The period of critique of professions and analysis of professionalization projects, which Sciulli and others have characterized as neo-Weberian, has been followed by a period of re-evaluation (e.g. Freidson 2001). In the 1990s researchers began to reassess the significance of professionalism and its positive (as well as negative) contributions for clients and practitioners, as well as for social systems. To an extent this indicates a return to professionalism as normative value, an interpretation which was prominent in earlier analyses (e.g. Durkheim, see 1992; Tawney 1921; Carr-Saunders & Wilson 1933; Marshall 1950; Parsons 1951), but in addition there are new directions in the analysis.

One result of this return and re-appraisal is a more balanced assessment of professionalism as a normative value. Thus, in addition to protecting their own market position through controlling the license to practice and protecting their elite positions, professionalism might also represent a distinctive form of decentralized occupational control or ‘moral occupational community' which could be important in civil society (Durkheim, see 1992). It has also been argued that the public interest and professional self-interest are not necessarily at opposite ends of a continuum and that the pursuit of self-interests may be compatible with advancing the public interest (Saks 1995). Professionalism might also work to create and represent distinct professional values or moral obligations which restrain excessive competition and encourage co-operation (Dingwall 1996).

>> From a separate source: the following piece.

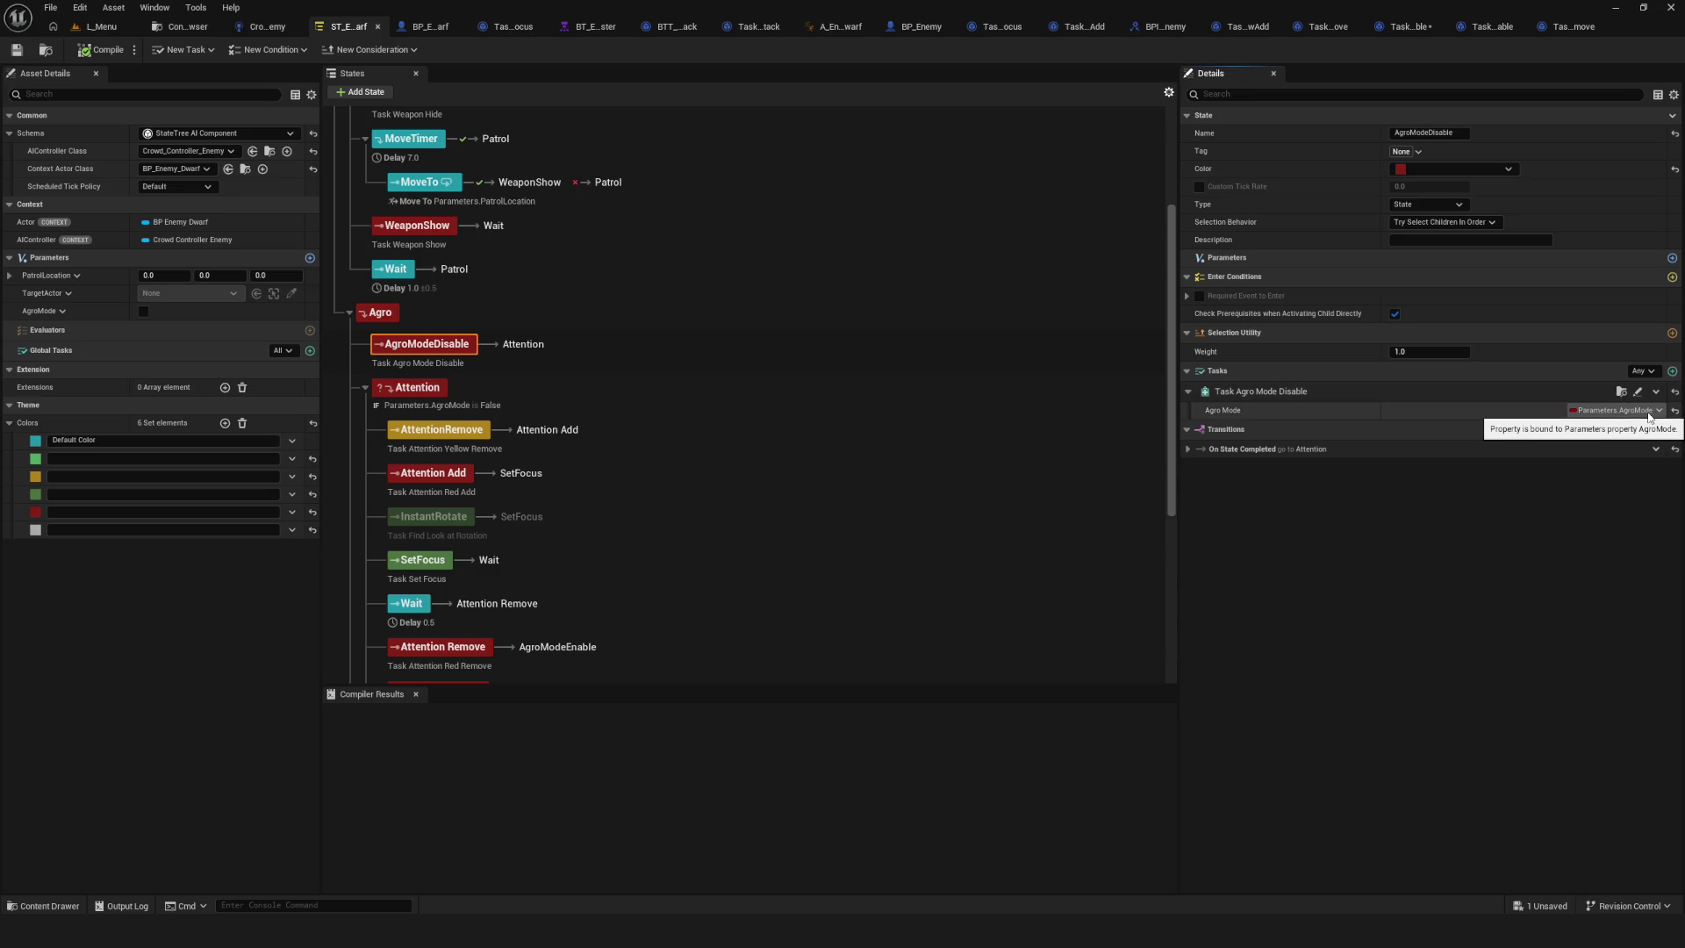
{"action": "left_click", "coordinate": [14, 53]}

The claim is now being made (for example, Freidson 1994, 2001) that professionalism is a unique form of occupational control of work which has distinct advantages over market, organizational and bureaucratic forms of control. In assessing the political, economic and ideological forces that are exerting enormous pressure on the professions today, Freidson (1994) has defended professionalism as a desirable way of providing complex, discretionary services to the public. He argues that market-based or organizational and bureaucratic methods impoverish and standardize the quality of service to customers and demotivates practitioners, and he goes on to suggest how the virtues of professionalism can be reinforced. In his latest book Freidson's (2001) analysis reflects many of the features of professions and the normative social order identified by Parsons (1951). Thus, professions might need to close markets in order to be able to endorse and guarantee the education, training, experience and tacit knowledge of licensed practitioners, but once achieved professions might then be able to concentrate more fully on developing the service-orientated and performance-related aspects of their work (Halliday 1987; Evetts 1998). The process of occupational closure will result in the monopoly supply of the expertise and the service, and probably also to privileged access to salary and status as well as to definitional and control rewards for practitioners. In respect of these privileges, it is necessary to remember the dual character of professions which includes both the provision of a service (and the development of an autonomous form of governance) as well as the use of knowledge and power for economic gain and monopoly control (which poses a threat to civility).

It has also been suggested that rather than the question – How do professions capture states? (which was considered to be an aspect of occupational powers) – instead the central question should be – Why do states create professions, or least permit professions to flourish? This has resulted in a renewed interest in the historical evidence about the parallel processes of the creation of modern nation-states in the second half of the 19th Century and of modern professionalism in the same period. It is suggested, for example, that professions might be one aspect of a state founded on liberal principles, one way of regulating certain spheres of economic life without developing an oppressive central bureaucracy (Dingwall and King 1995). Perkin (1989) has highlighted the close and interconnected role played by both the nation-state and professionals in the creation of a legitimate capitalist order in the UK in the 1880-1920 period. Johnson (1992), using Foucault's arguments (1973, 1979, 1980), has shown how the extension of the capacity to govern depended on expertise in its professionalized form and the development of expert jurisdictions and systems of notation, documentation, evaluation, calculation and assessment. Dingwall (1996) develops this further by considering the growing need for social order in the rapidly developing global economy and international markets, and how professionalism might make a normative and value contribution in meeting this need.

In general, then, some recent Anglo-American analyses of professions have involved a re-interpretation of the concept of professionalism as a normative value in the socialization of new workers, in the preservation and predictability of normative social order in work and occupations, and in the maintenance and stability of a fragile normative order in state and increasingly international markets. This current interpretation has built on earlier (less critical) analyses and the result is now a more balanced and cautious reappraisal. There is due recognition, for example, of the power and self-interests of some professional groups in wanting to preserve and indeed promote professionalism as a normative value. This current interpretation of professionalism involves a re-evaluation of the importance of trust in client/practitioner relations (Karpik 1989), of discretion (Hawkins ed. 1992) as well as analysis of risk (Grelon 1996) and expert judgement (Milburn 1996; Trépos 1996). It also includes a reassessment of quality of service and of professional performance in the best interests of both customers (in order to avoid further standardization of service provision) and practitioners (in order to protect discretion in service work decision-making) (Freidson 1994).